Communication en entreprise: retour aux fondamentaux

On a trop longtemps considéré la communication interne comme la communication externe en plus petit. Or si les mots ont un sens, elle concerne toute la communication, je dirais même toutes les communications, au sein de l’entreprise. Cela va de la parole des salariés dans le travail à l’expression des dirigeants en passant par le dialogue professionnel avec les managers. Il est temps de reconnecter la communication interne avec ces différentes dimensions pour lui donner toute son étendue. Bien au-delà en tout cas de la seule production de supports et de « contenus » avec laquelle on la confond trop souvent.

Dans le livre que nous venons de faire paraître chez Vuibert (Communiquer en entreprise Retrouver du sens grâce à la sociologie, la psychologie, l’histoire), Jacques Viers et moi-même nous revisitons quelques-uns des enjeux de la communication à travers les mouvements des organisations, les mutations du travail, la place du digital, l’évolution du management… Nous le faisons à l’aune de différentes sciences sociales, de la sociologie à l’histoire, de la psychologie aux sciences de l’information et de la communication, de l’ergonomie aux sciences de gestion[1]. Notre propos vise à retrouver de la profondeur en communication, non pour faire savant, mais pour mettre en perspective les pratiques, les relations, les interactions qui concernent tous ceux qui participent à la communication en entreprise, qu’ils soient communicants, managers, responsables RH, syndicalistes et, bien sûr, salariés.

Resituer la communication en entreprise dans le mouvement permanent des organisations demande non seulement de comprendre les enjeux des transformations, mais aussi ce qui est en jeu individuellement et collectivement.
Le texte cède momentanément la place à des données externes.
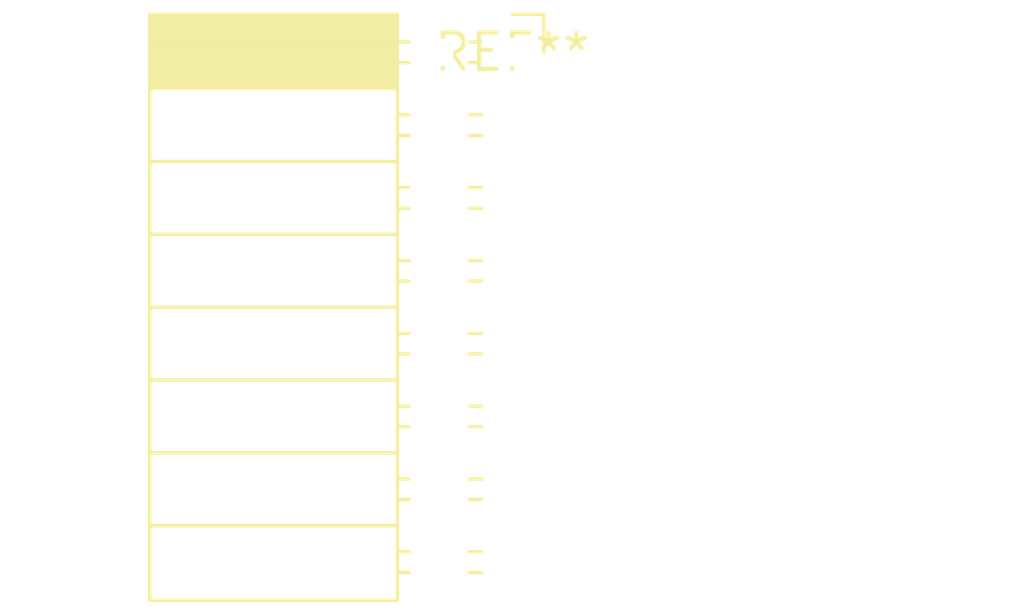
<source format=kicad_pcb>
(kicad_pcb (version 20240108) (generator pcbnew)

  (general
    (thickness 1.6)
  )

  (paper "A4")
  (layers
    (0 "F.Cu" signal)
    (31 "B.Cu" signal)
    (32 "B.Adhes" user "B.Adhesive")
    (33 "F.Adhes" user "F.Adhesive")
    (34 "B.Paste" user)
    (35 "F.Paste" user)
    (36 "B.SilkS" user "B.Silkscreen")
    (37 "F.SilkS" user "F.Silkscreen")
    (38 "B.Mask" user)
    (39 "F.Mask" user)
    (40 "Dwgs.User" user "User.Drawings")
    (41 "Cmts.User" user "User.Comments")
    (42 "Eco1.User" user "User.Eco1")
    (43 "Eco2.User" user "User.Eco2")
    (44 "Edge.Cuts" user)
    (45 "Margin" user)
    (46 "B.CrtYd" user "B.Courtyard")
    (47 "F.CrtYd" user "F.Courtyard")
    (48 "B.Fab" user)
    (49 "F.Fab" user)
    (50 "User.1" user)
    (51 "User.2" user)
    (52 "User.3" user)
    (53 "User.4" user)
    (54 "User.5" user)
    (55 "User.6" user)
    (56 "User.7" user)
    (57 "User.8" user)
    (58 "User.9" user)
  )

  (setup
    (pad_to_mask_clearance 0)
    (pcbplotparams
      (layerselection 0x00010fc_ffffffff)
      (plot_on_all_layers_selection 0x0000000_00000000)
      (disableapertmacros false)
      (usegerberextensions false)
      (usegerberattributes false)
      (usegerberadvancedattributes false)
      (creategerberjobfile false)
      (dashed_line_dash_ratio 12.000000)
      (dashed_line_gap_ratio 3.000000)
      (svgprecision 4)
      (plotframeref false)
      (viasonmask false)
      (mode 1)
      (useauxorigin false)
      (hpglpennumber 1)
      (hpglpenspeed 20)
      (hpglpendiameter 15.000000)
      (dxfpolygonmode false)
      (dxfimperialunits false)
      (dxfusepcbnewfont false)
      (psnegative false)
      (psa4output false)
      (plotreference false)
      (plotvalue false)
      (plotinvisibletext false)
      (sketchpadsonfab false)
      (subtractmaskfromsilk false)
      (outputformat 1)
      (mirror false)
      (drillshape 1)
      (scaleselection 1)
      (outputdirectory "")
    )
  )

  (net 0 "")

  (footprint "PinSocket_2x08_P2.54mm_Horizontal" (layer "F.Cu") (at 0 0))

)

</source>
Qu’est-ce qui nous arrive au fond ? Comme le disait Edgar Morin « comprendre est à la fois la fin et le moyen de la communication humaine ». Ce ne sont pas les Chief hapinness officers qui vont nous aider à y voir clair ou tout au moins un peu plus clair. L’entreprise, quelle que soit sa taille, est un système social avec ses éléments d’identité, de métier, de culture qui lui viennent en partie de l’histoire et avec ses contingences liées à son écosystème. Comprendre un système productif et son évolution, comprendre comment les individus et les groupes s’y retrouvent ou pas, comprendre le rapport à l’autorité qui prévaut dans l’organisation, comprendre le système de reconnaissance… On ne plaque décidément pas n’importe quel type de culture ou de communication sur une entreprise. Ce n’est pas du prêt à porter, c’est du cousu main. Du cousu main, en connaissance de cause.
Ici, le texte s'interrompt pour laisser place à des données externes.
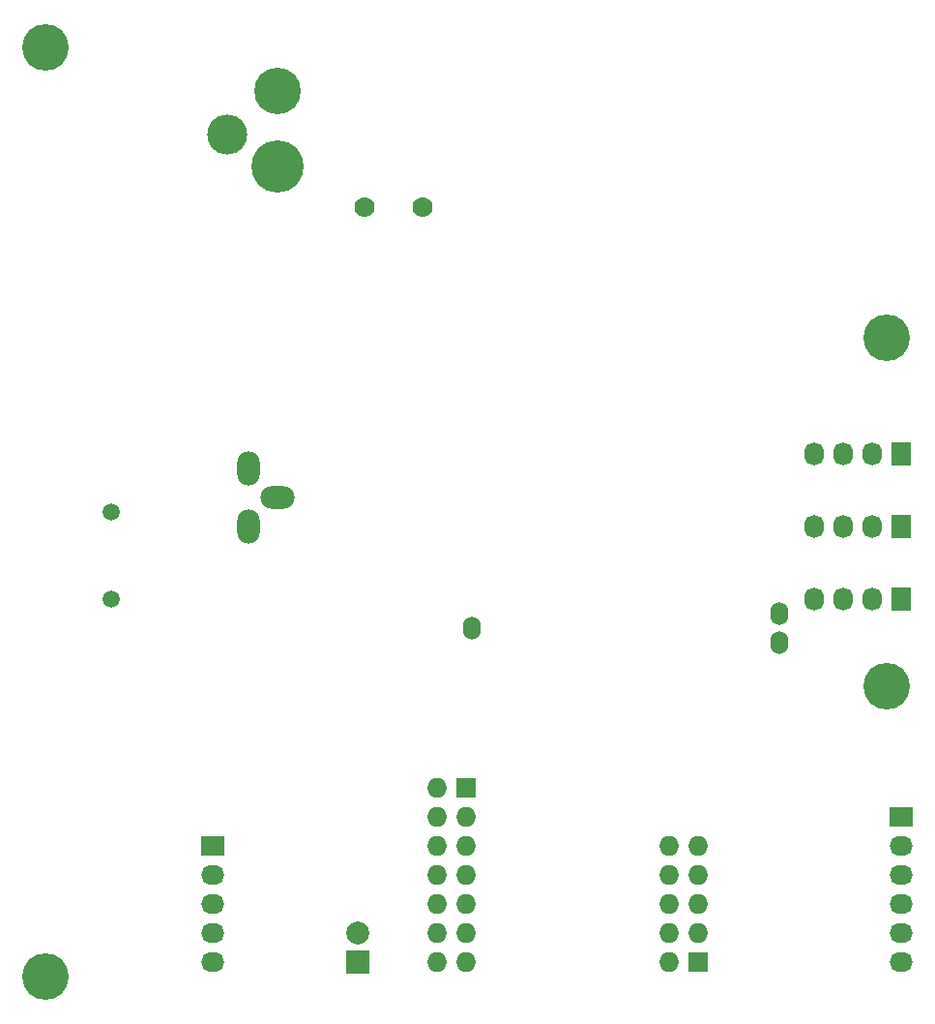
<source format=gbr>
G04 #@! TF.FileFunction,Soldermask,Bot*
%FSLAX46Y46*%
G04 Gerber Fmt 4.6, Leading zero omitted, Abs format (unit mm)*
G04 Created by KiCad (PCBNEW 4.0.2-stable) date 5/4/2016 5:53:34 PM*
%MOMM*%
G01*
G04 APERTURE LIST*
%ADD10C,0.127000*%
%ADD11O,2.999740X1.998980*%
%ADD12O,1.998980X2.999740*%
%ADD13R,2.000000X2.000000*%
%ADD14C,2.000000*%
%ADD15O,1.524000X2.032000*%
%ADD16R,1.727200X2.032000*%
%ADD17O,1.727200X2.032000*%
%ADD18R,1.727200X1.727200*%
%ADD19O,1.727200X1.727200*%
%ADD20C,1.500000*%
%ADD21C,1.778000*%
%ADD22R,2.032000X1.727200*%
%ADD23O,2.032000X1.727200*%
%ADD24O,4.572000X4.572000*%
%ADD25O,4.064000X4.064000*%
%ADD26O,3.500120X3.500120*%
%ADD27C,4.064000*%
G04 APERTURE END LIST*
D10*
D11*
X63500000Y-125730000D03*
D12*
X60960000Y-123190000D03*
X60960000Y-128270000D03*
D13*
X70485000Y-166370000D03*
D14*
X70485000Y-163830000D03*
D15*
X107429300Y-135890000D03*
X80530700Y-137160000D03*
X107429300Y-138430000D03*
D16*
X118110000Y-134620000D03*
D17*
X115570000Y-134620000D03*
X113030000Y-134620000D03*
X110490000Y-134620000D03*
D16*
X118110000Y-121920000D03*
D17*
X115570000Y-121920000D03*
X113030000Y-121920000D03*
X110490000Y-121920000D03*
D16*
X118110000Y-128270000D03*
D17*
X115570000Y-128270000D03*
X113030000Y-128270000D03*
X110490000Y-128270000D03*
D18*
X80010000Y-151130000D03*
D19*
X77470000Y-151130000D03*
X80010000Y-153670000D03*
X77470000Y-153670000D03*
X80010000Y-156210000D03*
X77470000Y-156210000D03*
X80010000Y-158750000D03*
X77470000Y-158750000D03*
X80010000Y-161290000D03*
X77470000Y-161290000D03*
X80010000Y-163830000D03*
X77470000Y-163830000D03*
X80010000Y-166370000D03*
X77470000Y-166370000D03*
D20*
X48895000Y-134610000D03*
X48895000Y-127010000D03*
D21*
X76200000Y-100330000D03*
X71120000Y-100330000D03*
D22*
X118110000Y-153670000D03*
D23*
X118110000Y-156210000D03*
X118110000Y-158750000D03*
X118110000Y-161290000D03*
X118110000Y-163830000D03*
X118110000Y-166370000D03*
D22*
X57785000Y-156210000D03*
D23*
X57785000Y-158750000D03*
X57785000Y-161290000D03*
X57785000Y-163830000D03*
X57785000Y-166370000D03*
D24*
X63500000Y-96774000D03*
D25*
X63500000Y-90170000D03*
D26*
X59055000Y-93980000D03*
D18*
X100330000Y-166370000D03*
D19*
X97790000Y-166370000D03*
X100330000Y-163830000D03*
X97790000Y-163830000D03*
X100330000Y-161290000D03*
X97790000Y-161290000D03*
X100330000Y-158750000D03*
X97790000Y-158750000D03*
X100330000Y-156210000D03*
X97790000Y-156210000D03*
D27*
X43180000Y-167640000D03*
X43180000Y-86360000D03*
X116840000Y-142240000D03*
X116840000Y-111760000D03*
M02*

</source>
Et puis, il y a le travail au quotidien qui révèle un continent de communications et aussi parfois d’incommunications. Cette matière vive est trop souvent ignorée des praticiens de la communication. Or, elle mérite d’être appréhendée avec un regard neuf qui nécessite de se rapprocher du travail réel et des équipes. Là encore, il est question de compréhension de ce que représentent le travail et la possibilité d’en parler entre pairs ou avec le manager. A l’heure où le « bien être » fait l’objet d’une attention nouvelle, on mesure l’importance, y compris en termes de santé, de la parole dans l’activité pour «bien faire ».

Il y a enfin la question du sens qui est au centre de toutes les communications en entreprise. La production du sens procède de la circulation et de l’échange, mais il faut toujours qu’à un moment donné cela fasse sens pour soi dans l’activité. La perte de sens intervient quand on ne s’y retrouve plus dans des univers qui fragmentent et isolent sans possibilité réelle de faire appel à des collectifs ou des solidarités en cas de problèmes. Refaire du collectif, favoriser les coopérations, développer l’échange, mieux encore la discussion, c’est permettre de retrouver du sens et des repères surtout quand ça bouge beaucoup.
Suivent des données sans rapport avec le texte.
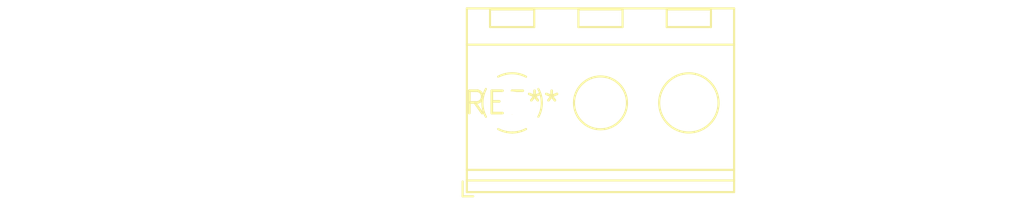
<source format=kicad_pcb>
(kicad_pcb (version 20240108) (generator pcbnew)

  (general
    (thickness 1.6)
  )

  (paper "A4")
  (layers
    (0 "F.Cu" signal)
    (31 "B.Cu" signal)
    (32 "B.Adhes" user "B.Adhesive")
    (33 "F.Adhes" user "F.Adhesive")
    (34 "B.Paste" user)
    (35 "F.Paste" user)
    (36 "B.SilkS" user "B.Silkscreen")
    (37 "F.SilkS" user "F.Silkscreen")
    (38 "B.Mask" user)
    (39 "F.Mask" user)
    (40 "Dwgs.User" user "User.Drawings")
    (41 "Cmts.User" user "User.Comments")
    (42 "Eco1.User" user "User.Eco1")
    (43 "Eco2.User" user "User.Eco2")
    (44 "Edge.Cuts" user)
    (45 "Margin" user)
    (46 "B.CrtYd" user "B.Courtyard")
    (47 "F.CrtYd" user "F.Courtyard")
    (48 "B.Fab" user)
    (49 "F.Fab" user)
    (50 "User.1" user)
    (51 "User.2" user)
    (52 "User.3" user)
    (53 "User.4" user)
    (54 "User.5" user)
    (55 "User.6" user)
    (56 "User.7" user)
    (57 "User.8" user)
    (58 "User.9" user)
  )

  (setup
    (pad_to_mask_clearance 0)
    (pcbplotparams
      (layerselection 0x00010fc_ffffffff)
      (plot_on_all_layers_selection 0x0000000_00000000)
      (disableapertmacros false)
      (usegerberextensions false)
      (usegerberattributes false)
      (usegerberadvancedattributes false)
      (creategerberjobfile false)
      (dashed_line_dash_ratio 12.000000)
      (dashed_line_gap_ratio 3.000000)
      (svgprecision 4)
      (plotframeref false)
      (viasonmask false)
      (mode 1)
      (useauxorigin false)
      (hpglpennumber 1)
      (hpglpenspeed 20)
      (hpglpendiameter 15.000000)
      (dxfpolygonmode false)
      (dxfimperialunits false)
      (dxfusepcbnewfont false)
      (psnegative false)
      (psa4output false)
      (plotreference false)
      (plotvalue false)
      (plotinvisibletext false)
      (sketchpadsonfab false)
      (subtractmaskfromsilk false)
      (outputformat 1)
      (mirror false)
      (drillshape 1)
      (scaleselection 1)
      (outputdirectory "")
    )
  )

  (net 0 "")

  (footprint "TerminalBlock_RND_205-00078_1x02_P10.00mm_Horizontal" (layer "F.Cu") (at 0 0))

)

</source>
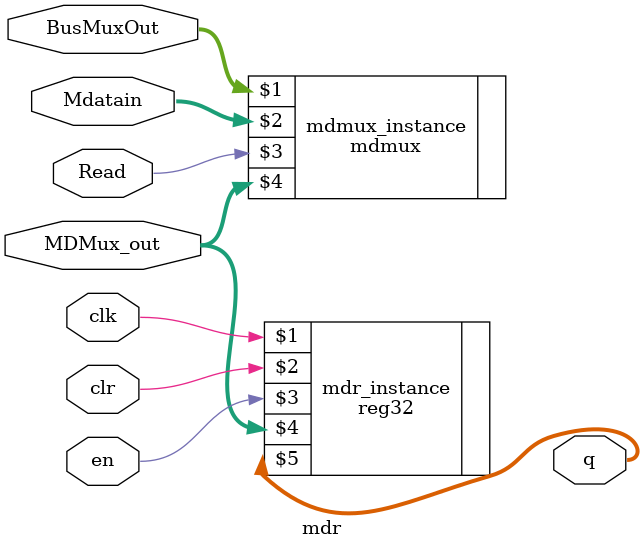
<source format=v>
module mdr(
	// mdmux
	input [31:0] BusMuxOut,
	input [31:0] Mdatain,
	input Read,
	input [31:0] MDMux_out,
	
	// mdr
	input clk,
	input clr,	// using active high
	input en,
	// input d = MDMux_out
	output [31:0] q
);
	mdmux mdmux_instance(
		BusMuxOut,
		Mdatain,
		Read,
		MDMux_out
	);
	
	reg32 mdr_instance(
		clk,
		clr,
		en,
		MDMux_out,
		q
	);

endmodule

</source>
Tout ce qui facilite la compréhension sert la communication. C’est plus que jamais vrai en entreprise. Si la communication interne a de l’avenir, c’est bien dans cette approche étendue des communications dans l’entreprise qui nécessite de s’extraire d’une simple logique de diffusion pour reconnaître « l’intelligence de l’autre » et organiser une vraie conversation entre les acteurs de l’entreprise. Ambitieux certes, mais nécessaire et passionnant.

 

 

 

 

[1] C’est au sein de l’Association française de communication interne (Afci), à partir de formations dispensées au cours des dernières années, que nous avons puisé la matière première de ce livre.